There are a multitude of options to choose from when looking for new ERP systems. SaaS, cloud, on premise, best of breed, single ERP and a host of other options can make the ERP selection and implementation process overwhelming.
The bad news? There is no one size fits all answer to determining the right type of system for you. The good news? An objective evaluation framework can make navigating these challenges more clearly.
There are five key variables to consider when evaluating the proliferation of options at your disposal:
On-premise vs. cloud ERP systems. One of the first decisions is to determine if you want to own the software within the four walls of your IT department, or if a hosted cloud or SaaS solution may be a better option. In general, and as visualized in the above graphic, if your organization is very complex and has a heavy need for IT control, then it is much more likely you should gravitate to on premise ERP systems (the opposite is true for simple organizations that want to outsource their IT functions). It’s also important to remember that hybrid options can provide the best of both worlds: the flexibility of on premise without the need to build an expensive internal IT infrastructure.
Single ERP system vs. best of breed. Salesforce, Workday and other best-of-breed solutions have threatened the appeal of single ERP systems. However, best-of-breed solutions also create technical complexities that can be hard to manage.

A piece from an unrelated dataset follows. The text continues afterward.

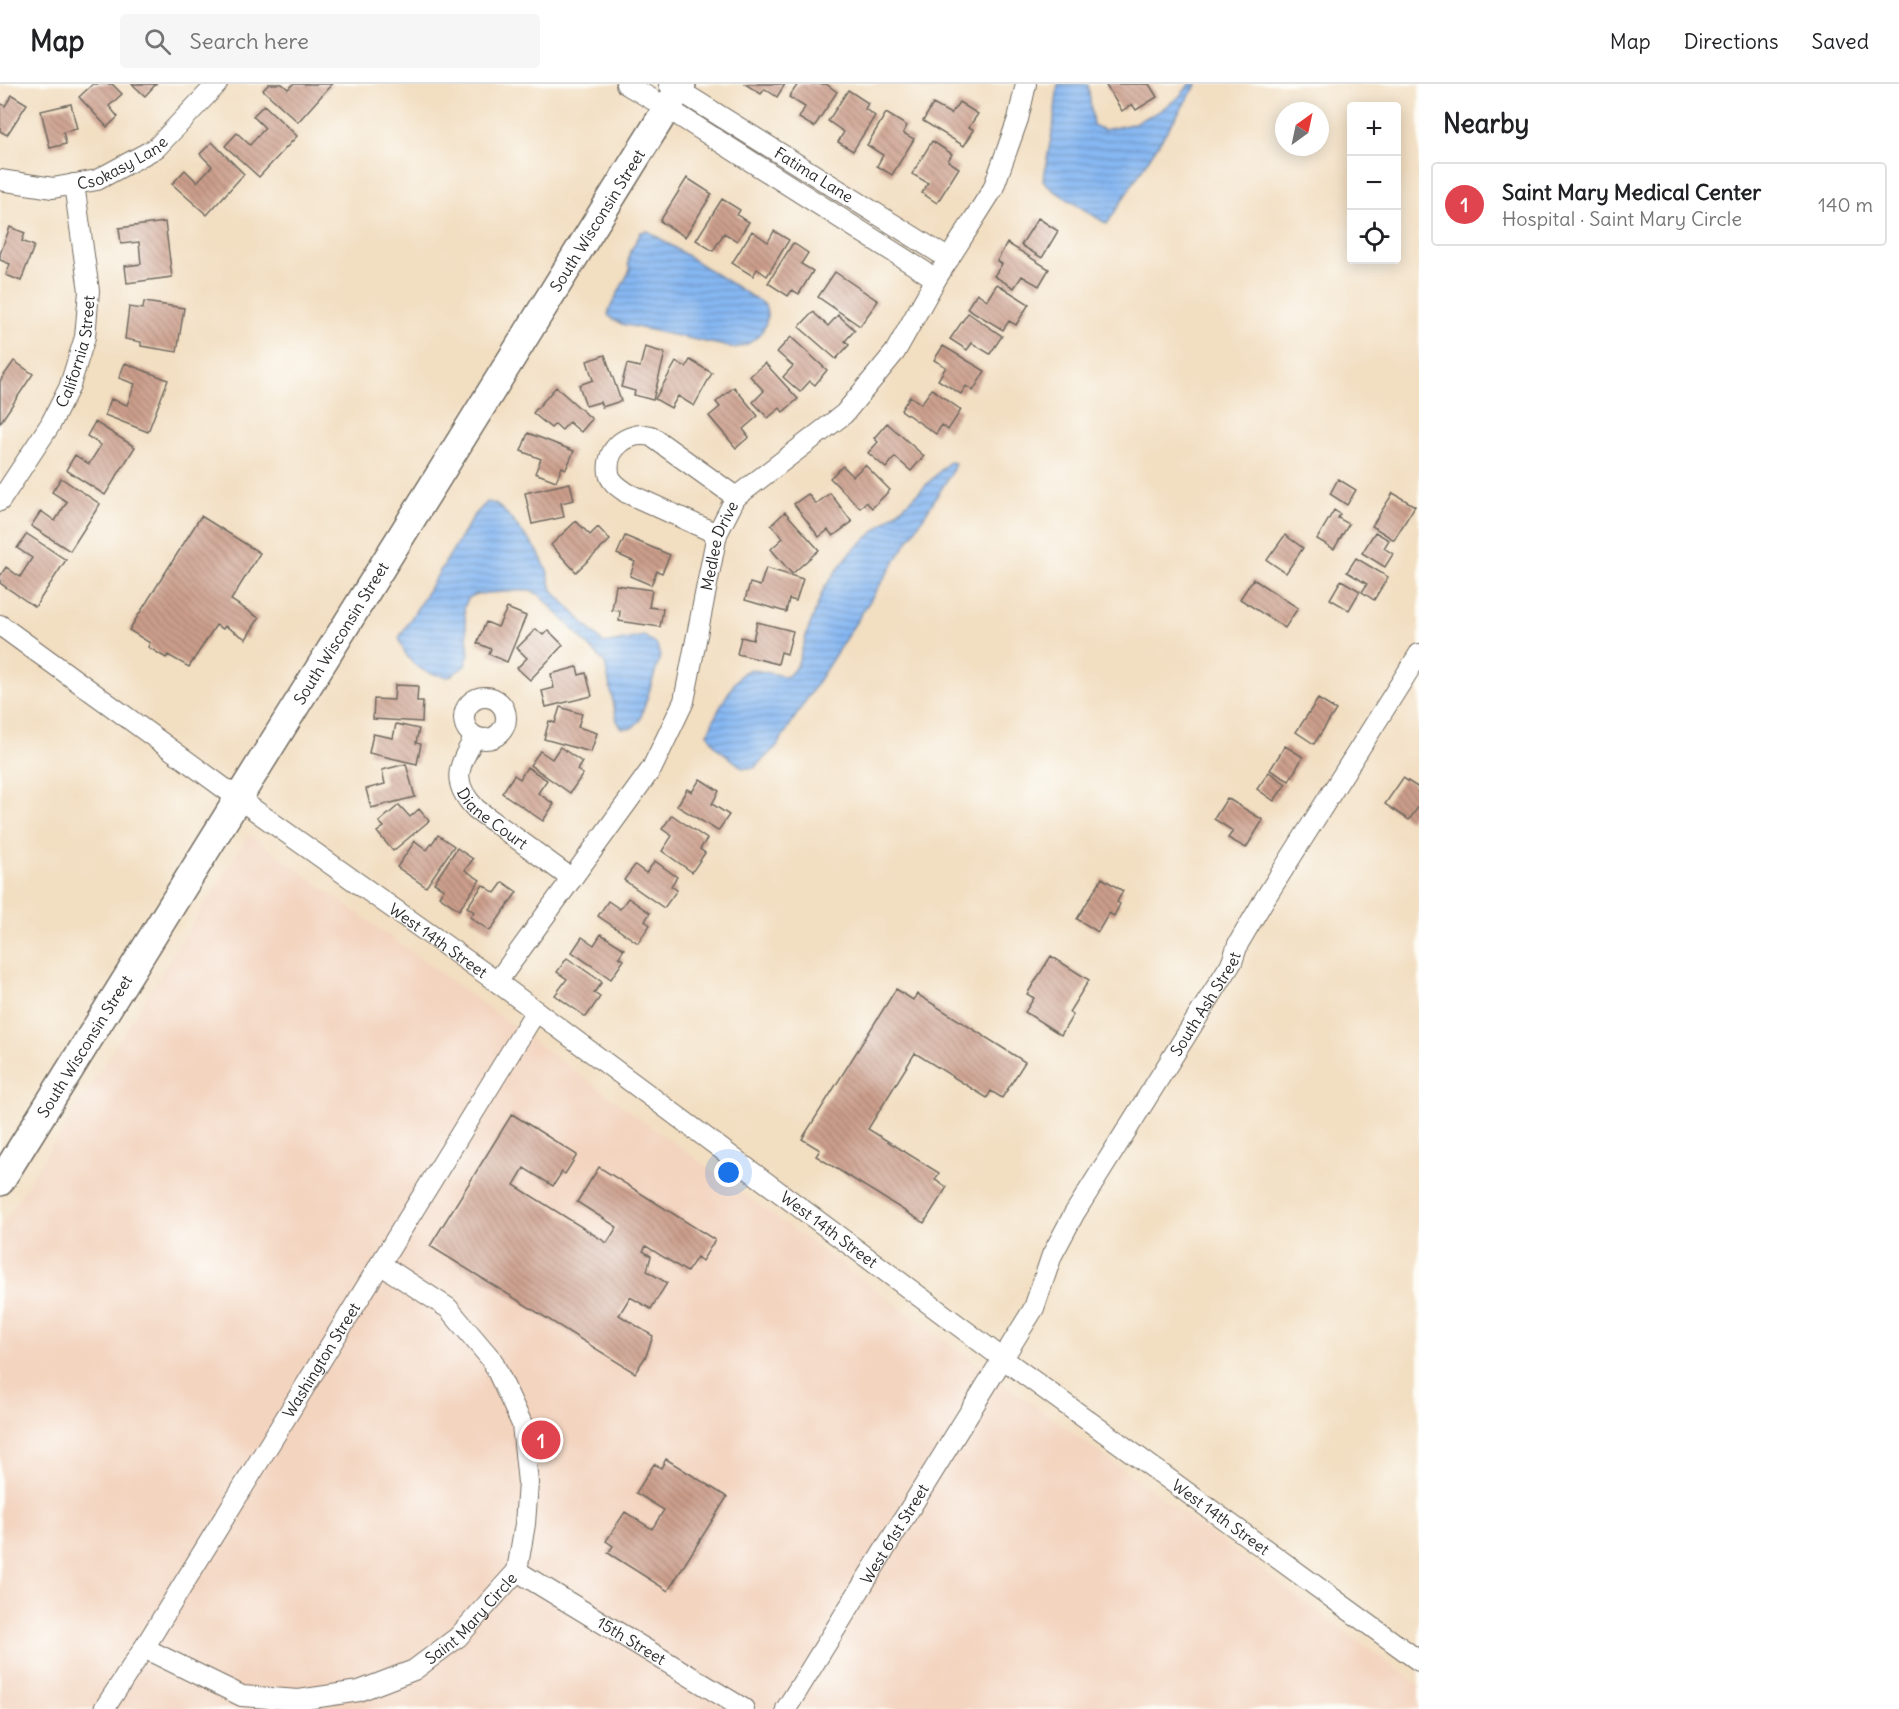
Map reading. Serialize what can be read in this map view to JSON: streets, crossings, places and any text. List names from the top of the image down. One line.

This includes integration, architecture and data issues that are less difficult in single ERP environments. When determining the right path for your organization, you must weigh the pros and cons of standardizing and consolidating your systems versus the flexibility and “better fit” that you may likely experience with a best-of-breed approach.
Standardized vs. flexible enterprise software. With over 200 ERP systems (and counting) in the market, not all are created equally in terms of flexibility. For example, SAP software is more rigid and standardized than Microsoft Dynamics, which may be a good thing if you are a globally siloed organization looking to consolidate and standardize your business processes. On the other hand, JD Edwards and Infor are commonly seen as more flexible options, which can be good if you are a rapidly changing organization. An objective assessment from independent ERP experts can help ensure that you find the right options that meet your needs.
Tier I vs. Tier II or III ERP systems. The scalability of your chosen ERP solution is another deciding factor. Tier II and Tier III systems may provide more unique, industry-specific functionality that is a better fit for your organization, but they may also not be as scalable as your organization grows and diversifies into new products, markets and customer bases. Choosing the right path will help you narrow down the field of options so you can focus on those that are the best fit for your organization.
To ERP or not to ERP. At the end of the day, you may find that a new ERP system is not what you need. It may be that process improvements, spot enterprise solutions or other more low-hanging fruit will deliver better improvements to your company. ERP vendors may insist that you need their software, but other non-ERP options should be considered just as carefully. These other options can often deliver close to the same benefits – but without the same cost or risk.
Whatever options you choose in each of the above instances, it is important to recognize that there is no perfect answer. Each will have tradeoffs, risks, pros and cons. It’s a matter of finding which is the right fit for you.